The robot fish designed by the Korean company AIRO manoeuvre and swim almost the same as real fish. We spoke to AIRO’s president Oh Dragon about their MIRO robot fish.
Swims like a real fish
“There are many types of robots for air, land or marine use,” says Oh Dragon, “but the majority of underwater robots are mainly for industrial purposes or scientific research. We saw a business opportunity and designed the first underwater robot for commercial use. The MIRO is a bio-mimetic robot that swims like a real fish, thanks to two jointed units with dual motors. It uses four infrared distance measurement sensors to detect obstacles and can swim up, down, left or right.” According to Oh Dragon, the fish can be operated by remote control or swim in autonomous mode with more than 50 different types of swimming patterns. “With a fully charged battery, the MIRO could swim non-stop for twelve hours.”

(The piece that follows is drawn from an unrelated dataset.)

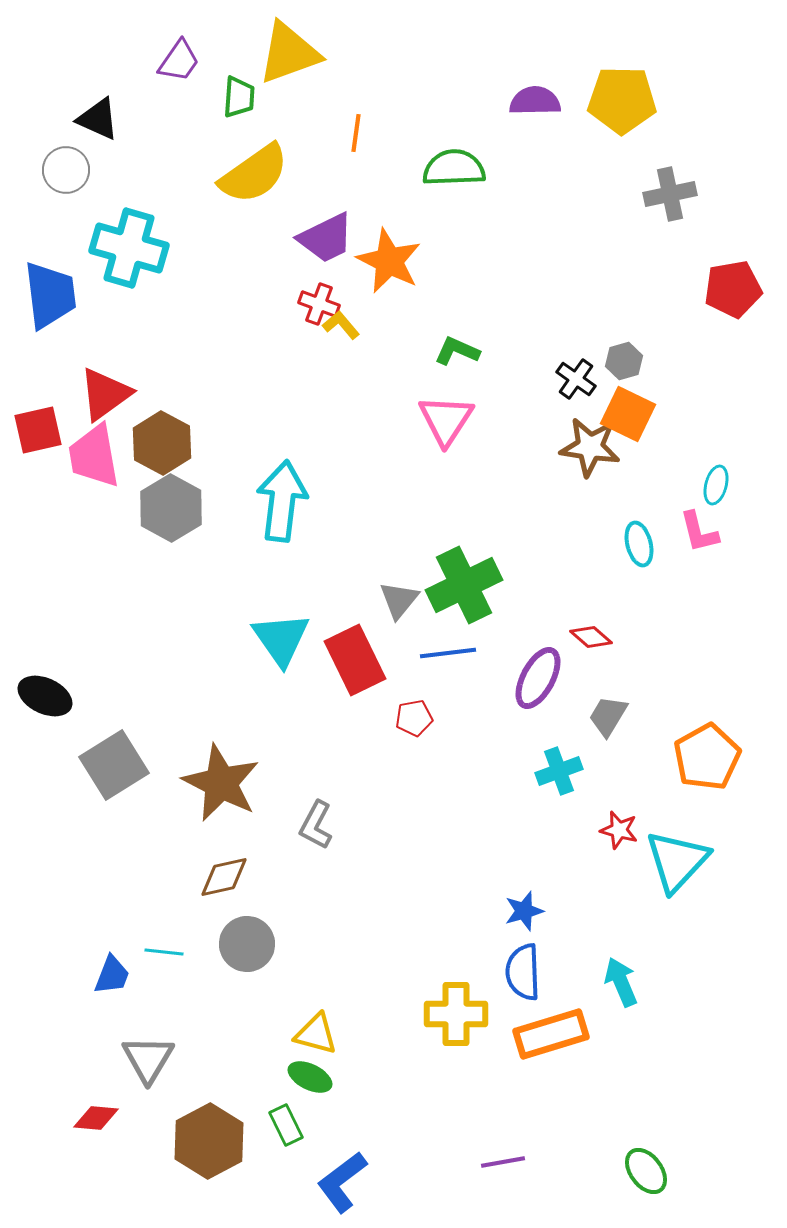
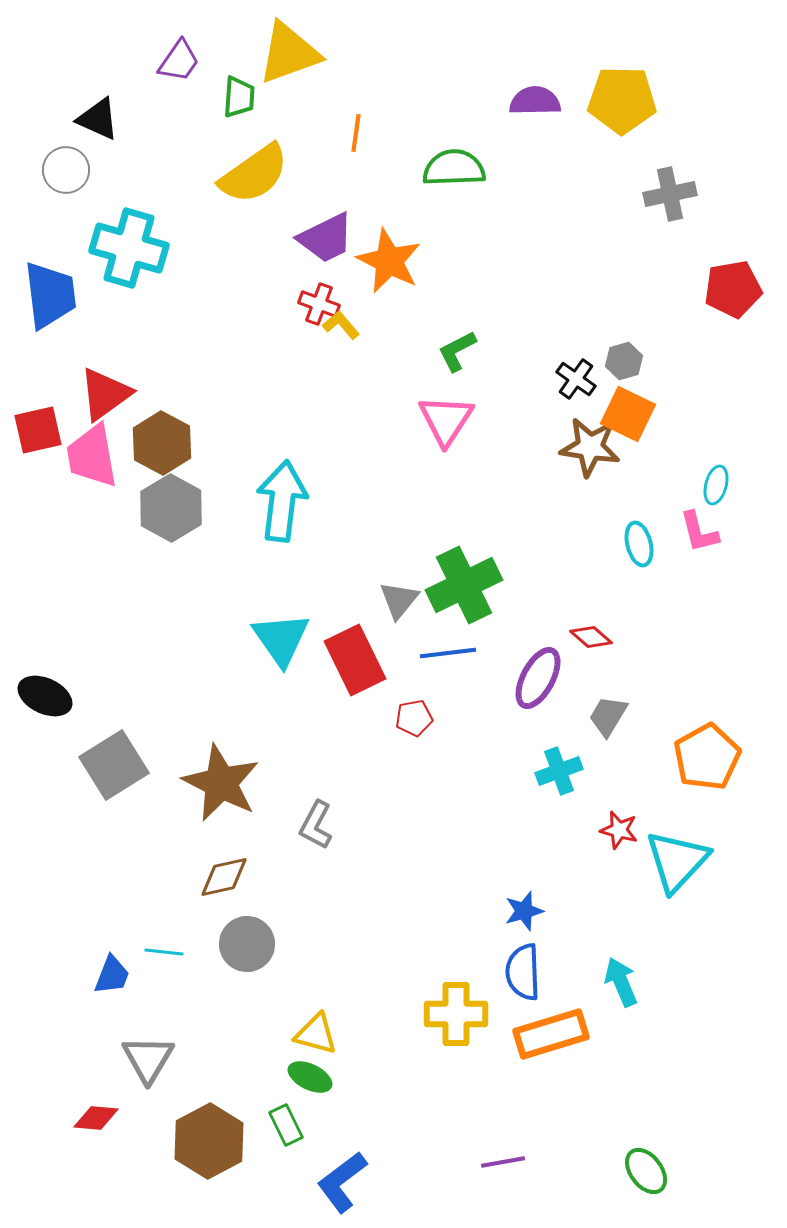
green L-shape at (457, 351): rotated 51 degrees counterclockwise
pink trapezoid at (94, 456): moved 2 px left
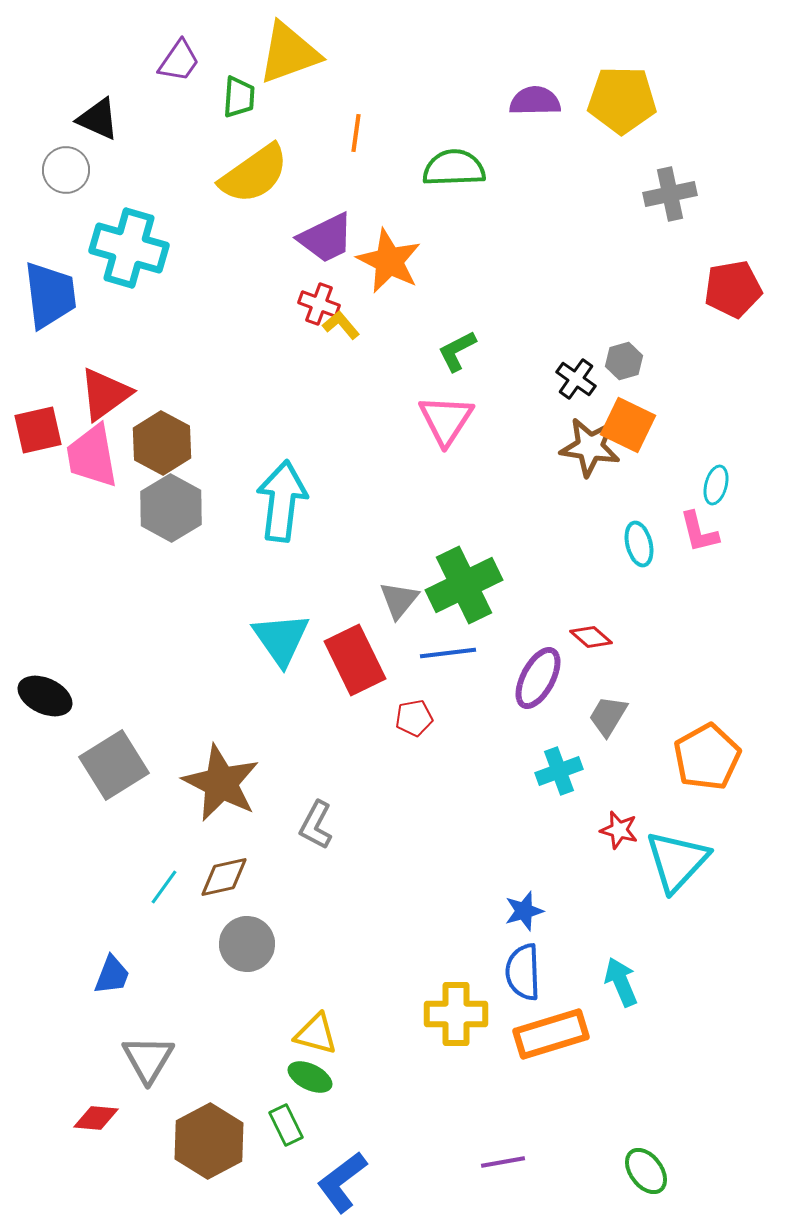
orange square at (628, 414): moved 11 px down
cyan line at (164, 952): moved 65 px up; rotated 60 degrees counterclockwise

Multiple swimming patterns
Over the last two years, AIRO has focused mainly on the Asian markets such as China, Japan and Singapore. However, other markets, such as the US, Europe and the Middle East have also shown great interest in MIRO. “We have produced culturally preferred designs, multiple swimming patterns and display techniques to provide specific products for each target market. AIRO can also change the fish’s shape and appearance to suit customer demand. We use a 3D modelling programme to produce various types of skins to mimic fish such as carp, arowana, shark, etc. Similarly, we can also print unlimited patterns on the skins to order. Currently, we have pproximately 200 different standard patterns, but the options are not just limited to the outer design. One of our most popular models is the MIRO Luminous, which is equipped with several LEDs that can create multiple visual effects.”

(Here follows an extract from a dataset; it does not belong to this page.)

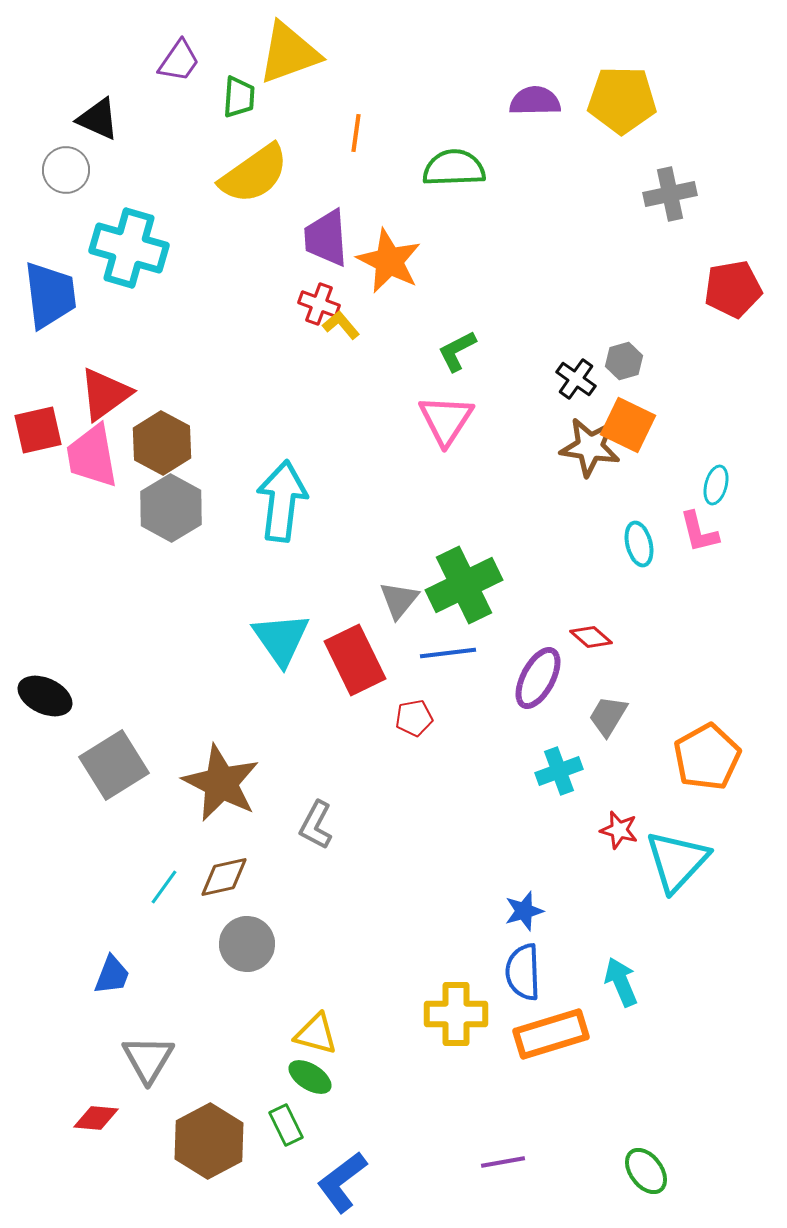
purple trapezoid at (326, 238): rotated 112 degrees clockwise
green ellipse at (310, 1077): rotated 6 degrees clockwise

According to Oh Dragon, the MIRO is still an on-going project. “In a sense, we are always selling a prototype because we work on improving our products every day. We’re also developing a smaller MIRO version to swim with smaller aquarium fish.” Lee Kang Jae does not believe that the MIRO will replace all live aquarium fish in the future. “We just hope to provide people with things that living fish cannot do. For example, we could provide “performances” or formation swimming by controlling the MIRO with special software. This is impossible with real fish, of course. Despite these special features, I think it will take quite a long time for bio-mimetic, lifelike dog or cat robots to be widely used by pet lovers.”